TASK DESCRIPTION
Recast the lines as a numbered list, starting at the first line and ending at the line that contains "At Topco Media, we bring together", and omit any blank lines.

---------- TASK INPUT

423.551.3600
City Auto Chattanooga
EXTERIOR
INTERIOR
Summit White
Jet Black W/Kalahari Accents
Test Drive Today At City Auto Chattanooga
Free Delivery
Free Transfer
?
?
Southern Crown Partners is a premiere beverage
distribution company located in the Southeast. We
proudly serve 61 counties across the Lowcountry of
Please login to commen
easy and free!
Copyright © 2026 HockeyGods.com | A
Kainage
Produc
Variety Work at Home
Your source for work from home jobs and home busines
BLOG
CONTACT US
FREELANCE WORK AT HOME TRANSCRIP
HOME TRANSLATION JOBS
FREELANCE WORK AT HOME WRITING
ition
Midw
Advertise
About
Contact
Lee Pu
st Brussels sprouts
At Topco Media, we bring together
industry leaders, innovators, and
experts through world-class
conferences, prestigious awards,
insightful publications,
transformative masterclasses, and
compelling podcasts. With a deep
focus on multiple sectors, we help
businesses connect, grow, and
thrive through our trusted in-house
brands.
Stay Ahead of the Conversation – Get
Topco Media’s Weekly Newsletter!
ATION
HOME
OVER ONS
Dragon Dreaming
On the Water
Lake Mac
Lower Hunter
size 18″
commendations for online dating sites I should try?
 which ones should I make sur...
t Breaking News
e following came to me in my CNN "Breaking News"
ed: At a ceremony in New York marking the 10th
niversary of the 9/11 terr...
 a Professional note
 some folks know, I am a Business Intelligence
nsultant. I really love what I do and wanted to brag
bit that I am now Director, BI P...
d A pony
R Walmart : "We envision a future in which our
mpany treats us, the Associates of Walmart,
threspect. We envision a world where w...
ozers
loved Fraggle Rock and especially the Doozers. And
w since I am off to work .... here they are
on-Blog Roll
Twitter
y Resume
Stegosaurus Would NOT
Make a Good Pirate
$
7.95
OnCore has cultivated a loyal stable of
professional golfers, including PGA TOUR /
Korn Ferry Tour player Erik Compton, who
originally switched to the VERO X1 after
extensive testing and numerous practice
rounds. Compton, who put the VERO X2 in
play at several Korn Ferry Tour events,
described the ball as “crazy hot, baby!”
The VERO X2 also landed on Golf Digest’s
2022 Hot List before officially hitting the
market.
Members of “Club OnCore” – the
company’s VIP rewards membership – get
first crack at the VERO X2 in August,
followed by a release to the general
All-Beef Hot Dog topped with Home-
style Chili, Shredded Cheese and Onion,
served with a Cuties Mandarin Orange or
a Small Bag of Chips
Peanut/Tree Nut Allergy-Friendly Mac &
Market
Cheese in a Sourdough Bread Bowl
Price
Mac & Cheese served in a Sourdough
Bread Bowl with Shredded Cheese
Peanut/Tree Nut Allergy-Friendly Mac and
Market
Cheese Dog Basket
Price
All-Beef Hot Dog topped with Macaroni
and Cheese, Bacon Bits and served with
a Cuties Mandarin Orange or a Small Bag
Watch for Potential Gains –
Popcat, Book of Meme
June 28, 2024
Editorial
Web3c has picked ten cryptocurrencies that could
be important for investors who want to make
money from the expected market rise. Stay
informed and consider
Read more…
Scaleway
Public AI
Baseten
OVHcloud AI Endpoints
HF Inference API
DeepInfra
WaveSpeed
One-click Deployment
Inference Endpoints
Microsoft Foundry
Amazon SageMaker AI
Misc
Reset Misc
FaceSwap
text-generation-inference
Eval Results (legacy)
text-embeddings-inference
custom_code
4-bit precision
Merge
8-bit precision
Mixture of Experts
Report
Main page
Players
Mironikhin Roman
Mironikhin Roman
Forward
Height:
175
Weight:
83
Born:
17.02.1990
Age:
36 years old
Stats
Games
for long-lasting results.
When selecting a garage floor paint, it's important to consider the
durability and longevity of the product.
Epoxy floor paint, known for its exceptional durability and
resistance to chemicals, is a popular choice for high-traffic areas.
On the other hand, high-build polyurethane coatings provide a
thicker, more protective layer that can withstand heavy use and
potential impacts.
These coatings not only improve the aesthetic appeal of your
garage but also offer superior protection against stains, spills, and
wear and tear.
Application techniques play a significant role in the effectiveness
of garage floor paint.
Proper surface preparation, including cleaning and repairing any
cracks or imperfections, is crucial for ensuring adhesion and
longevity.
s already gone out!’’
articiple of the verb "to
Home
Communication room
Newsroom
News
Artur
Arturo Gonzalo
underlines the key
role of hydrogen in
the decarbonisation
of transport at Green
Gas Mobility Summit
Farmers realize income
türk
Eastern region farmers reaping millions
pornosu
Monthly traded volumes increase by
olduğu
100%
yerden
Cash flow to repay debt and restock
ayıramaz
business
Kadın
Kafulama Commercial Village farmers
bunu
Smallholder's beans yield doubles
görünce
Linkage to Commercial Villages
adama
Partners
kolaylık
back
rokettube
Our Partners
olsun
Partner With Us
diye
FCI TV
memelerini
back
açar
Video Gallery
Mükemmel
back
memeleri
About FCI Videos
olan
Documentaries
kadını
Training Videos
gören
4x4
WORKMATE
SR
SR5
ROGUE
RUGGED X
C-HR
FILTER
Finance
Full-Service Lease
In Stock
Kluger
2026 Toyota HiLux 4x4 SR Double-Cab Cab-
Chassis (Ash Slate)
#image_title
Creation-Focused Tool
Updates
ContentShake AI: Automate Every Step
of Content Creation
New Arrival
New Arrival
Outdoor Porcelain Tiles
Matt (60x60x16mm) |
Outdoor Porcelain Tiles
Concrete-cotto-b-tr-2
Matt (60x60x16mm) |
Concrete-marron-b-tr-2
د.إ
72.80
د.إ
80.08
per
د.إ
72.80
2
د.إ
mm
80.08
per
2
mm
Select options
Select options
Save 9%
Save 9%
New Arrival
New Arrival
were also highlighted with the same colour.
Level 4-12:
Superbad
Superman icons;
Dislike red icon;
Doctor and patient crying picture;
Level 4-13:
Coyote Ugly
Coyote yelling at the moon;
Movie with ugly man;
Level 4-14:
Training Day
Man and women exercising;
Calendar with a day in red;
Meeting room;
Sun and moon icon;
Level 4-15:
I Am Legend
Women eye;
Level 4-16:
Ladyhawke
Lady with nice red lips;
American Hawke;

--------------------

RESPONSE TO THE TASK
1. 423.551.3600
2. City Auto Chattanooga
3. EXTERIOR
4. INTERIOR
5. Summit White
6. Jet Black W/Kalahari Accents
7. Test Drive Today At City Auto Chattanooga
8. Free Delivery
9. Free Transfer
10. ?
11. ?
12. Southern Crown Partners is a premiere beverage
13. distribution company located in the Southeast. We
14. proudly serve 61 counties across the Lowcountry of
15. Please login to commen
16. easy and free!
17. Copyright © 2026 HockeyGods.com | A
18. Kainage
19. Produc
20. Variety Work at Home
21. Your source for work from home jobs and home busines
22. BLOG
23. CONTACT US
24. FREELANCE WORK AT HOME TRANSCRIP
25. HOME TRANSLATION JOBS
26. FREELANCE WORK AT HOME WRITING
27. ition
28. Midw
29. Advertise
30. About
31. Contact
32. Lee Pu
33. st Brussels sprouts
34. At Topco Media, we bring together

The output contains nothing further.